***** GIVEN ENTRIES
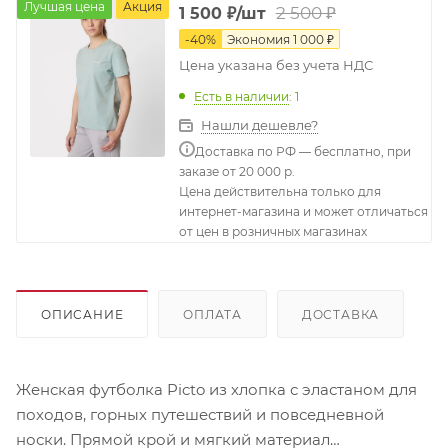
Лучшая цена
Акция
2 500
₽
1 500
₽
/шт
-
40
%
Экономия
1 000
₽
Цена указана без учета НДС
Есть в наличии
: 1
Нашли дешевле?
Доставка по РФ — бесплатно, при
заказе от 20 000 р.
Цена действительна только для
интернет-магазина и может отличаться
от цен в розничных магазинах
ОПИСАНИЕ
ОПЛАТА
ДОСТАВКА
Женская футболка Picto из хлопка с эластаном для
походов, горных путешествий и повседневной
носки. Прямой крой и мягкий материал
**********
_EXERCISE REQUIREMENTS:_ Please write out the lines above word for word, leaving out the pictures.

_FINAL ANSWER:_
Лучшая цена
Акция
2 500
₽
1 500
₽
/шт
-
40
%
Экономия
1 000
₽
Цена указана без учета НДС
Есть в наличии
: 1
Нашли дешевле?
Доставка по РФ — бесплатно, при
заказе от 20 000 р.
Цена действительна только для
интернет-магазина и может отличаться
от цен в розничных магазинах
ОПИСАНИЕ
ОПЛАТА
ДОСТАВКА
Женская футболка Picto из хлопка с эластаном для
походов, горных путешествий и повседневной
носки. Прямой крой и мягкий материал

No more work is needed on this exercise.